● Selected extract:
My favorite thing in the exhibition is a photograph printed on a flimsy sheet of white paper that looks like it slipped off the wall onto the floor. I almost stepped on it by mistake. The object in the photograph is a block of raw clay that artist Phillip Carpenter squeezed between himself and another person to make an impression of “the space between two people.” Nearby, a massive photograph of a truck faces a makeshift table supporting two lumps of unfired clay similar to the one in the image on the floor. Both lumps bear fingerprints, as well as deep grooves from having been pressed against the truck.

“The short version is, I’m interested in the spaces between things,” Carpenter told me as we were getting kicked out at the end of the opening reception at the Henry Art Gallery last Friday night. His artist statement elaborates: We shape the world with intention and also with a thoughtless human movement. ... As we set something down to pick something else up, the specifics of that placement give insight into...the shadows of our intentions, sometimes more powerful and telling than the full concentration of our objectives and intent. Carpenter is concerned with all kinds of movements, from the most calculated decisions to the metaphysics of unconscious acts. In the context of the show, his work seems to be about all these artists who are still in the midst of honing and deciphering their own relationships to objects, intentional and otherwise.

● Given data:
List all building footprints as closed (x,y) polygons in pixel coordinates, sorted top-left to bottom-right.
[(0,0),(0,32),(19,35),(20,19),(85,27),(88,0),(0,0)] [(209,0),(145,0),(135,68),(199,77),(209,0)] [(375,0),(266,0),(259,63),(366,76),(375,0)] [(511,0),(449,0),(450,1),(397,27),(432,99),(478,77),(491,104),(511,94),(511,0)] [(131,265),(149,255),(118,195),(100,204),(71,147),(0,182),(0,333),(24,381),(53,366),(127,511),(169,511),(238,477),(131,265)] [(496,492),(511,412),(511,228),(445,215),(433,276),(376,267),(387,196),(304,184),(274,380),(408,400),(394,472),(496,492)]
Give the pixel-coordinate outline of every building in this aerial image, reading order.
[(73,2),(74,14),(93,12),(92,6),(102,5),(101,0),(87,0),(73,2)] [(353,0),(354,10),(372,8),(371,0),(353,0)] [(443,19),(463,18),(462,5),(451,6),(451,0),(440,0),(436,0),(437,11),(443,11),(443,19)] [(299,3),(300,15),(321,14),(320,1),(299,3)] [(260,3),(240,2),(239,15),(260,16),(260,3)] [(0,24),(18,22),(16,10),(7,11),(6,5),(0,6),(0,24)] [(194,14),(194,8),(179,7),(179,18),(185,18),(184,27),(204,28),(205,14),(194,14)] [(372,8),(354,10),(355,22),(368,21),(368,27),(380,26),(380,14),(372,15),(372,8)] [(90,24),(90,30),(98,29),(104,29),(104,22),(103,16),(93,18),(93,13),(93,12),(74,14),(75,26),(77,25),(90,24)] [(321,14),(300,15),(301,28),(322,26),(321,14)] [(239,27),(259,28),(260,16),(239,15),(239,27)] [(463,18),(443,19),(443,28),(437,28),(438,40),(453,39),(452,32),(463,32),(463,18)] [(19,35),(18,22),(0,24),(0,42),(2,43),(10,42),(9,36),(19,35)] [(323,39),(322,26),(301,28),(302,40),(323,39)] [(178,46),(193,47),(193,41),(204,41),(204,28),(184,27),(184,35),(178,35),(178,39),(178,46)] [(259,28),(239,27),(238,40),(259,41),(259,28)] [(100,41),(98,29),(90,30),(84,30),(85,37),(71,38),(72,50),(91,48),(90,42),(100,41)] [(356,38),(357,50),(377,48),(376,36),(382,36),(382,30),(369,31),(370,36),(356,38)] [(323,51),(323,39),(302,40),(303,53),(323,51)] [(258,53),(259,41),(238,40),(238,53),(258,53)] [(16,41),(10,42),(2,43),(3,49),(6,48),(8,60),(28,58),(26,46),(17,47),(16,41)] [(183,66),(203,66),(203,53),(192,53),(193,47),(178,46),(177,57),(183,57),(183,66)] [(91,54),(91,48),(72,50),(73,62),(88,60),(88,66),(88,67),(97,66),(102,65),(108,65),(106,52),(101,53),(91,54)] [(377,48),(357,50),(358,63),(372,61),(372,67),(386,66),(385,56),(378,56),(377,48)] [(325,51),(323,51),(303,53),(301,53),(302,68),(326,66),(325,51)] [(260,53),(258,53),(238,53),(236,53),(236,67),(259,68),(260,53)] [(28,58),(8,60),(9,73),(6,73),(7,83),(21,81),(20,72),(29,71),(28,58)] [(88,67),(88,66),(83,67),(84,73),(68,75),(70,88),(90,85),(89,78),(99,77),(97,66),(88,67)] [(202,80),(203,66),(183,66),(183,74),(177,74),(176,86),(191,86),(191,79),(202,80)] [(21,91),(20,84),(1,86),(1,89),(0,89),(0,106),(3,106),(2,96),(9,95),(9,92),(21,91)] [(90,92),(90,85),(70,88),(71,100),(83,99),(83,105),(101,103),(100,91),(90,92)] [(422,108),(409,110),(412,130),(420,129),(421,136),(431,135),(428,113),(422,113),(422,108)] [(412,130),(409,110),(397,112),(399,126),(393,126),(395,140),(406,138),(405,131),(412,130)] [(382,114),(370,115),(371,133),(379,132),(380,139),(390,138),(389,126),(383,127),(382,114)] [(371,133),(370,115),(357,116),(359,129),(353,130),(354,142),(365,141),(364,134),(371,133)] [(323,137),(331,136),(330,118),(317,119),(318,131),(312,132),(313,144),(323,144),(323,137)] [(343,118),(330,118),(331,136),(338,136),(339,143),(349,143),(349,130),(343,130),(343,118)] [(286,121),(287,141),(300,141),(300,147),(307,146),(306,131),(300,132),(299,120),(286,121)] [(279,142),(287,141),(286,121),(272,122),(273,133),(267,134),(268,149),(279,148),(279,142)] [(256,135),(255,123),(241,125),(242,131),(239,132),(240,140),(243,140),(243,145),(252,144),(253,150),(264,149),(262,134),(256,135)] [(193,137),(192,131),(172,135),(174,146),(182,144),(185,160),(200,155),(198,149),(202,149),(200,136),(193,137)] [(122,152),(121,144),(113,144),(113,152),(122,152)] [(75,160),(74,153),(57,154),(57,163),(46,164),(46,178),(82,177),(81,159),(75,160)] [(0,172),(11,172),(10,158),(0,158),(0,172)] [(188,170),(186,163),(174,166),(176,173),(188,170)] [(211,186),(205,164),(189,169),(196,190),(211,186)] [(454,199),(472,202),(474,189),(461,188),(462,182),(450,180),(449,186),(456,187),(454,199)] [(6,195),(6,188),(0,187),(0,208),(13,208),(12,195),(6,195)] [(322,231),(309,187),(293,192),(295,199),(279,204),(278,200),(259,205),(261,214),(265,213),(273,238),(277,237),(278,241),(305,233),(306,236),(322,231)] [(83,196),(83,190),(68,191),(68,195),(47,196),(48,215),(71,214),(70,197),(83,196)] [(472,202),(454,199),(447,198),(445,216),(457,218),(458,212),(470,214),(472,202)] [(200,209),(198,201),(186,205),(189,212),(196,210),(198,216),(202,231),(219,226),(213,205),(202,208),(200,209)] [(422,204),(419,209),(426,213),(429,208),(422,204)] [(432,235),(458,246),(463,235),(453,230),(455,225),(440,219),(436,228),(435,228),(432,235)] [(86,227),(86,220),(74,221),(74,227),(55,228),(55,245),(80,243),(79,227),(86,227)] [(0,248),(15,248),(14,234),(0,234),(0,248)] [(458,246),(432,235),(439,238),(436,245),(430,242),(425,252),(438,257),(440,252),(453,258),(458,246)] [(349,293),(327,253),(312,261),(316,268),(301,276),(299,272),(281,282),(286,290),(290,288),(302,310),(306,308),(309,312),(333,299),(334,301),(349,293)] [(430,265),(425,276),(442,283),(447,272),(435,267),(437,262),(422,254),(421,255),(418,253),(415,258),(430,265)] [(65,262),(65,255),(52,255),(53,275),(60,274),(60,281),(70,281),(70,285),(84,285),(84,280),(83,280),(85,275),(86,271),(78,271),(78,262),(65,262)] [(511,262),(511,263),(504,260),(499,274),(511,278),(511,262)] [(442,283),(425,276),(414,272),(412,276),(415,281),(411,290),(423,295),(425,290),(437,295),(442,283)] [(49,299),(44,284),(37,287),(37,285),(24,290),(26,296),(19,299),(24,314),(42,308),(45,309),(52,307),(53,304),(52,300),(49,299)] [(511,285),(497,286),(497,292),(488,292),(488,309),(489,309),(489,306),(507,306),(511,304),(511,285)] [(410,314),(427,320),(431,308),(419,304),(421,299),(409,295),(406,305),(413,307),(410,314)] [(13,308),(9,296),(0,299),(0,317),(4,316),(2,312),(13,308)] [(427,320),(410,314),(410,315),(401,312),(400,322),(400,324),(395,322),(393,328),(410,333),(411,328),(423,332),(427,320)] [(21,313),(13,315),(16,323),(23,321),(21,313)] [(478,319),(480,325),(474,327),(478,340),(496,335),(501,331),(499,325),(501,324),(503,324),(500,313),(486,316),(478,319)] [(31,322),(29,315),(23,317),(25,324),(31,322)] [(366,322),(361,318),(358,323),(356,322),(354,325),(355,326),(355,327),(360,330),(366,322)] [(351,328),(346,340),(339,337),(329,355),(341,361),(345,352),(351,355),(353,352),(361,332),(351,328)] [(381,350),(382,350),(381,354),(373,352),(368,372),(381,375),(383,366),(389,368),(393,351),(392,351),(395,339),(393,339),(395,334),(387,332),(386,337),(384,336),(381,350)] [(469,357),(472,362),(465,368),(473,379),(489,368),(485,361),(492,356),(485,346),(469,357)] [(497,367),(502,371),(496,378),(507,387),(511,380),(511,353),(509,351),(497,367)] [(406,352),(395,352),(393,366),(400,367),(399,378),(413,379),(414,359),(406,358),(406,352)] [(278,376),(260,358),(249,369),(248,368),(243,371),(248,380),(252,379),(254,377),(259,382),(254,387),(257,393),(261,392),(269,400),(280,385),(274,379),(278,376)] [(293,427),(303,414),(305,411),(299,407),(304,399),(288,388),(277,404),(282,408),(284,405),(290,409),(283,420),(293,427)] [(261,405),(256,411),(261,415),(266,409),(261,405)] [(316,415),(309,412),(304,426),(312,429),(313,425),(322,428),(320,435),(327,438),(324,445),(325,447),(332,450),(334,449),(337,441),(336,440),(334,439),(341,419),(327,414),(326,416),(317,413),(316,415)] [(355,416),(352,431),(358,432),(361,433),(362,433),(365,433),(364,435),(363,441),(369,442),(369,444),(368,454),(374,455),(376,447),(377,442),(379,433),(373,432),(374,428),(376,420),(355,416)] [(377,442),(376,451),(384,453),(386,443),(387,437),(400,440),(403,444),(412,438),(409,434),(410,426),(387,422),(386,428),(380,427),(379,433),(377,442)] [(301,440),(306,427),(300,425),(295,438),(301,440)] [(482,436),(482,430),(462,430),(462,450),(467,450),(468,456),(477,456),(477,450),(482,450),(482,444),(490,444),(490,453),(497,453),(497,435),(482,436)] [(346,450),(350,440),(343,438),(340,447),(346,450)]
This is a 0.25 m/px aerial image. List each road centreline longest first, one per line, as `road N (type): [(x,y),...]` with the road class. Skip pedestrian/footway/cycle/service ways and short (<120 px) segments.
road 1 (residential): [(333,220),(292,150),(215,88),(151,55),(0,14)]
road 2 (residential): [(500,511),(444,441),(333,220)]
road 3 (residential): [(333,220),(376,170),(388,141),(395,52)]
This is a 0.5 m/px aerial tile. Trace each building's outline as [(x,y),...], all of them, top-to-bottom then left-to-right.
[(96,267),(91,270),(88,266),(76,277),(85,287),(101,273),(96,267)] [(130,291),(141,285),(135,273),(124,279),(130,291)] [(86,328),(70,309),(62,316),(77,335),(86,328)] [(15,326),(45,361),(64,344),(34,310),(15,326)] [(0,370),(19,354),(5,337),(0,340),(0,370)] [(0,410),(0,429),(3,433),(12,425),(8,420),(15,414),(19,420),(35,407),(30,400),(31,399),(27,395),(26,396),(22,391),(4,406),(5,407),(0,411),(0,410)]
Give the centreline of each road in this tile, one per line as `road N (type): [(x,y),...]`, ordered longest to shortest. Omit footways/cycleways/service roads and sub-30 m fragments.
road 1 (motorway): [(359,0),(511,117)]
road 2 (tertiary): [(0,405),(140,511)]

● Requirement 1:
Answer these questions from the Carpenter passage, one per line:
(a) What did the writer almost do to the photograph on the floor?
(b) Where was the opening reception held?
(c) What does Carpenter say he is interested in, in "the short version"?
● Requirement 2: Reproduce word for word the stretch of the Carpenter passage from "My favorite thing" through "against the truck.".
● Requirement 3: List every physical object the Carpenter passage places in the exhibition space itself, leaving out what the photographs depict.

● Final answer 1:
(a) Almost stepped on it by mistake.
(b) At the Henry Art Gallery.
(c) The spaces between things.

● Final answer 2:
My favorite thing in the exhibition is a photograph printed on a flimsy sheet of white paper that looks like it slipped off the wall onto the floor. I almost stepped on it by mistake. The object in the photograph is a block of raw clay that artist Phillip Carpenter squeezed between himself and another person to make an impression of “the space between two people.” Nearby, a massive photograph of a truck faces a makeshift table supporting two lumps of unfired clay similar to the one in the image on the floor. Both lumps bear fingerprints, as well as deep grooves from having been pressed against the truck.

● Final answer 3:
- A photograph printed on a flimsy sheet of white paper, lying on the floor
- A massive photograph of a truck
- A makeshift table
- Two lumps of unfired clay